In late 2010, the discovery of an ancient whale graveyard in Chile’s Atacama Desert made international headlines. Not only were many of the 20 fossilized skeletons in great condition – they were also half a mile inland from the Pacific Coast.
Scientist’s could only guess why the animals died enmass and in close proximity to each other, and how they came to be in such a location. Prolonged analysis of the site came under threat as the expansionary roadworks for the Pan-American highway (work that led to the discovery of the graveyard in the first place) could be held up no-longer.
Paleontologists began encasing and shipping away several of the skeletons to museums in Chile and abroad. Some despaired as they knew dislodging the bones one by one from the site would make the story of how they came to be there all but impossible to uncover.
Smithsonian paleobiologist Nick Pyenson, one of the first scientists to study the site, came up with a radical idea to help preserve the information from the skeletons on site before their removal. Accompanied by the Smithsonian’s 3D digitization team of “laser cowboys” Vince Rossi and Adam Metallo, Pyenson went about meticulously mapping the whale skeletons with a laser scanner, capturing every inch and irregularity of the fossils, and feeding the information into a 3D printer that produced scale models of the 20 ft (6m) whales.
“Day and night, we passed the scanner back and forth,” Rossi recalled in the Smithsonian Magazine. “It was worth it.”

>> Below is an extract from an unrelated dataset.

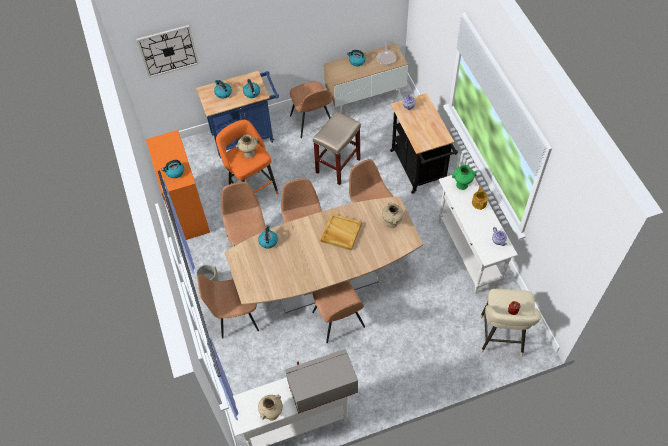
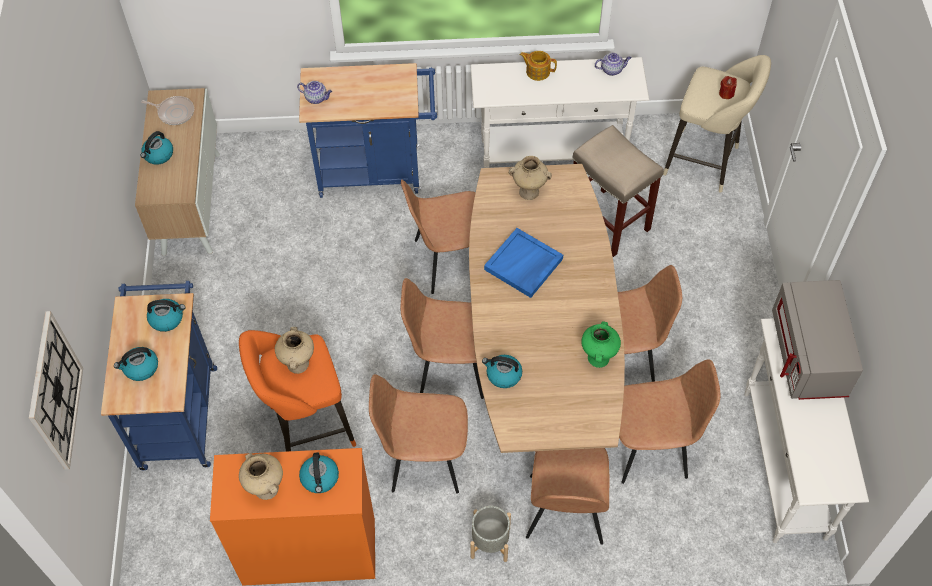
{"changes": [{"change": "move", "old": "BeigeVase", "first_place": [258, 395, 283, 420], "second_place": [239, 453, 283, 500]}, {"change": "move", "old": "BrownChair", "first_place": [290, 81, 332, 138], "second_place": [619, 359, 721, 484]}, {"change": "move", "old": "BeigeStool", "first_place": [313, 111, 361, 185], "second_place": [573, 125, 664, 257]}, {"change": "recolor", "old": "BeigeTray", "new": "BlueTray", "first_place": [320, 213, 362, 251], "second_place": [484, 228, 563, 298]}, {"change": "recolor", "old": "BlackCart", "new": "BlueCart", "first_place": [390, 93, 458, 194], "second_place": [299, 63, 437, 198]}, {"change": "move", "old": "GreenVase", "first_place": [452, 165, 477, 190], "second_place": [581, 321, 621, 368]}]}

The site no longer contains the whale skeletons, yet the team has all the precious information they need to piece together how the phenomenon came to be.
“Animals die and are deposited in an environment of one kind or another,” Pyenson explained. “Knowing how they came to rest, the sediment they are buried in, whether they were scavenged, whether sharks bit them and what other bones are found nearby are among the most telling details for paleontologists.”
Theories of why the animals beached include a storm forcing them ashore or a cataclysmic tsunami running them inland. Pyenson has also been intrigued by red algae he has found on rock samples from the site; some algae blooms have been known to kill pods of present day whales.
At present, replicas of the skeletons are only a dozen or so inches in length, however the Smithsonian plans to team up with a 3D printing company this fall to print a full-scale version of one of the ancient whales, the largest of which is 26 ft (8 m) long.
A further discovery in late 2011 of upwards of 70 whale skeletons in the area prompted the Chilean government to protect 740-acres of the site from further expansion of the Pan-American highway. The area is now thought to contain more than 3,000 individual fossils and it considered on of the most important sites of its kind.